Dataset records START

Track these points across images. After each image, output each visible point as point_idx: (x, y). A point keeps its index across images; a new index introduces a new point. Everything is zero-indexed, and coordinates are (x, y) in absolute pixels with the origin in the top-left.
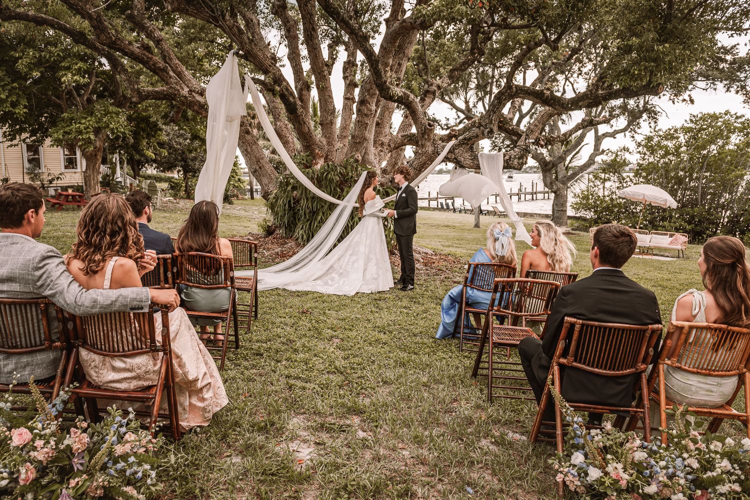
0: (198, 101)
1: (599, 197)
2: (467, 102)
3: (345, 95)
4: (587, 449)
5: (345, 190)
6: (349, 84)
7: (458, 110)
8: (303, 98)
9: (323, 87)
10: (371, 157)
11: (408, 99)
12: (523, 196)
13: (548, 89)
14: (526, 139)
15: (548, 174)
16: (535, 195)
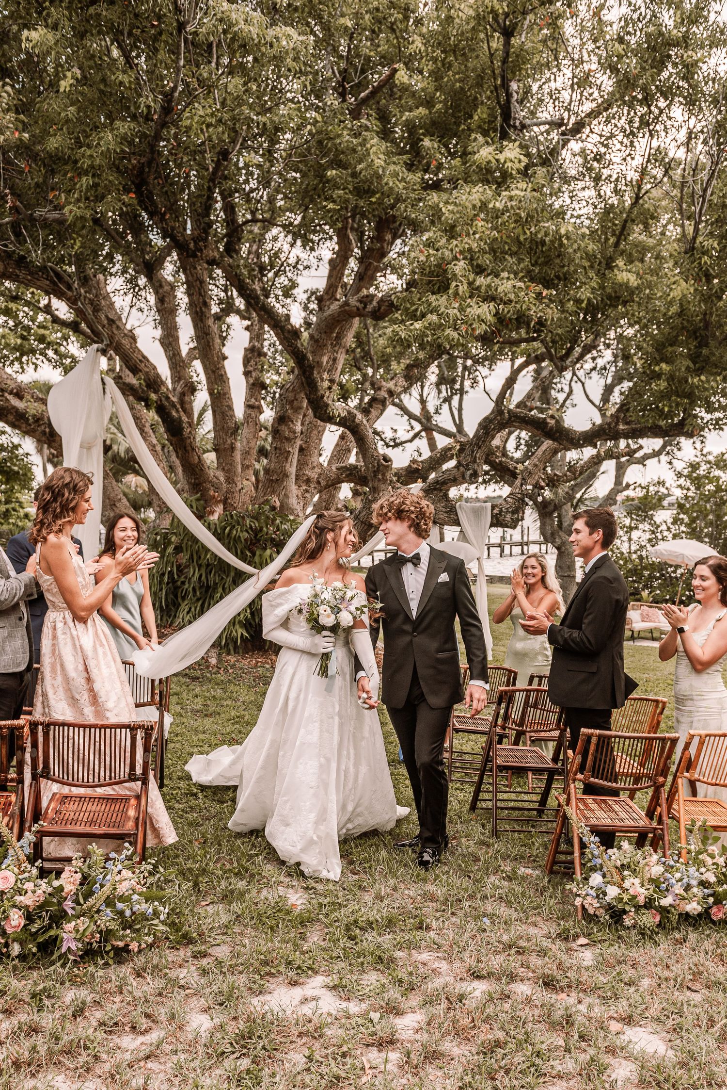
0: (14, 407)
1: (622, 553)
2: (423, 402)
3: (247, 400)
4: (605, 869)
5: (258, 553)
6: (253, 384)
7: (411, 416)
8: (185, 406)
9: (219, 393)
10: (293, 501)
11: (354, 421)
12: (507, 549)
13: (552, 417)
14: (522, 485)
15: (548, 521)
16: (525, 548)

Dataset records END

Problem to solve - Please give again the lines above between the line holding "5: (345, 190)" and the line holding "15: (548, 174)", inclusive, exactly as they are and with nothing added.

Written response -
5: (345, 190)
6: (349, 84)
7: (458, 110)
8: (303, 98)
9: (323, 87)
10: (371, 157)
11: (408, 99)
12: (523, 196)
13: (548, 89)
14: (526, 139)
15: (548, 174)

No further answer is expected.